I read a really disturbing report in The Guardian the other day which said that police forces are expecting the World Cup to have a negative impact on the levels of domestic violence across the UK. According to figures, “violent incidents increased by 38% when England lost – but also rose by 26% when they won”. What’s even more worrying, is that that figure has incresed with every tournament since 2002, with rates of domestic violence during tournaments at an all-time high. The combination of increased alcohol consumption, disappointment of losing or excitement at winning is being blamed for the spike in figures.
The interesting (and I mean that in the gravest sense, obviously) thing is that the violence is not just ‘men hitting women’, but female on male as well as within gays couples. Husband was recently teaching Sausage about self-defence and he told her that boys should never hit girls, a sentiment with which I agree but I think there’s more to add to that statement:
1. Yes, boys should never hit girls, but girls shouldn’t be hitting boys, either.
2. If you hit a boy, don’t just expect that he won’t hit you back because you’re a girl.
3. If you hit anyone, you’re opening yourself up for retaliation.
As a mother to girls, it’s really easy to feel indignant about male-on-female violence, but I think it’s important that we also remember that violence works both ways. Yes, sexual dimorphism in humans means that men are generally bigger than women and have greater strength, but be honest – if you have sons, wouldn’t you be just as indignant about one of them being abused by a wife or girlfriend?

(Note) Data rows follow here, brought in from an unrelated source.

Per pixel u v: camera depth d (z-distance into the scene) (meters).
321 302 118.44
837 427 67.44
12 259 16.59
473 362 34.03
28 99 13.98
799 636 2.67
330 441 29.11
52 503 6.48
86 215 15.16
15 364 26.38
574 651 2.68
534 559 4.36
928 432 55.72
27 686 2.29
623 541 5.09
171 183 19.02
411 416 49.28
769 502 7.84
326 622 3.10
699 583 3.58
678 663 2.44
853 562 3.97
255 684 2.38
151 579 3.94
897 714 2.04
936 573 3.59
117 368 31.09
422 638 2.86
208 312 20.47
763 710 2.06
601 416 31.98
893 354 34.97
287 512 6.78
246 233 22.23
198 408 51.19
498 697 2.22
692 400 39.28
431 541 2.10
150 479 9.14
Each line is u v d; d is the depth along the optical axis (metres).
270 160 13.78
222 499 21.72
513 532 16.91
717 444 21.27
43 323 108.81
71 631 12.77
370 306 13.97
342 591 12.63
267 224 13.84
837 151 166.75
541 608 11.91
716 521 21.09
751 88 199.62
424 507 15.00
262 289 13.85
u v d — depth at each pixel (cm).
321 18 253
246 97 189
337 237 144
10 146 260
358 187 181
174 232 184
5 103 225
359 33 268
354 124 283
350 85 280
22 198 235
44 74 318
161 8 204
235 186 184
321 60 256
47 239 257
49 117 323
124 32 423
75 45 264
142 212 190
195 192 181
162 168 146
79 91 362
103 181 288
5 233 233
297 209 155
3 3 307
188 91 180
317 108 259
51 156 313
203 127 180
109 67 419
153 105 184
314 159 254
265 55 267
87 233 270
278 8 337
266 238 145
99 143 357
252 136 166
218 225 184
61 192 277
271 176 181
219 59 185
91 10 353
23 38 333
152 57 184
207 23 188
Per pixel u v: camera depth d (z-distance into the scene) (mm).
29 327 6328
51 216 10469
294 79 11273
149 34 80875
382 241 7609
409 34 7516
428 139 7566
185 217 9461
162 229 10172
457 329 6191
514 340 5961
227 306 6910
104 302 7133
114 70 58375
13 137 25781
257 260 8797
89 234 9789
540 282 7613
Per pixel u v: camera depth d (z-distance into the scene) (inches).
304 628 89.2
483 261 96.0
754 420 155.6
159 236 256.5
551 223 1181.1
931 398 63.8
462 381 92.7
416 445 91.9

The other day, Husband and I were in the supermarket and we were mucking around, having a joke and a bit of banter with each other, when I jokingly said to him “I’m going to thump you when we get home!”. It was clearly said in jest and no-one batted an eyelid, but what if it had been said the other way around? If you heard a man, even jokingliy, say to his female spouse “I’m going to hit you later”, would you be able to take it with a pinch of salt, or would you secretly be wondering if he was a wife-beater? We’re hypocrites when it comes to domestic abuse, as the video below illustrates brilliantly:
What’s even more scary is that the experts now think that children who see domestic violence happening are perpetuating the behaviour as adults and continuing the negative cycle. A quote from an article in The Guardian said:
Chief Constable Stephen Kavanagh said: “These trends are well established and the worrying thing is there is an increase from tournament to tournament. We have to ask – are perpetrators becoming increasingly confident? Are we seeing intergenerational abusers?
“One of the things that we are looking at is around learned behaviour and this is causing us concern. Are there now people who have seen their parent behave in this way during tournaments who now think it is acceptable for them to do the same?
Its got to the point now where concern over the rise in domestic violence during the World Cup (over 25% in Lancashire in 2010) is so significant that local authorities are running poster campaigns on bus stops and billboards, urging people not to be violent to their partners during this tournament.
I’ll just stop and let you absorb that for a moment.
We’re putting posters up to REMIND people not to abuse their significant other.
I’m sorry, but that scares the shit out of me. Has society really degraded to that point? Do we need to get the ladies in Waitrose to remind us; “Here’s your change, receipt and little green token, sir. Enjoy the match tonight and DO remember not to beat the living daylights out of your wife!”
I’m not making light of domestic violence or being glib about such a horrible situation but there’s no denying that the figures speak for themselves. What makes this even worse is that the increase is still only representative of the incidents which are actually reported…it’s estimated that 70% of domestic violence actually goes unreported, which means that the figures are nauseatingly higher than we really think they are. People are reluctant to report things because they think they won’t be taken seriously, or put themselves or their families in further danger. I have a good friend who used to be a constable in the Metropolitan Police and they’ve confided in us on more that one occasion that it’s unbearably disheartening to charge someone for a horrible, violent offence only for judges to hand out piffling, insultingly short sentences – is it any wonder people are too scared to report things when they know their abuser will be a free person within a matter of days?
I don’t know what the solution is here – I truly wish I did. All I know is, any kind of violence is wrong and we need to be doing more to teach our children this.
If you’re suffering any form of domestic abuse, be you male or female, straight, gay or anything else, you MUST get help. Refuge are an amazing charity which helps victims of domestic abuse and there are also lots of other charities working in specific areas who can help with emergency housing needs and much else besides.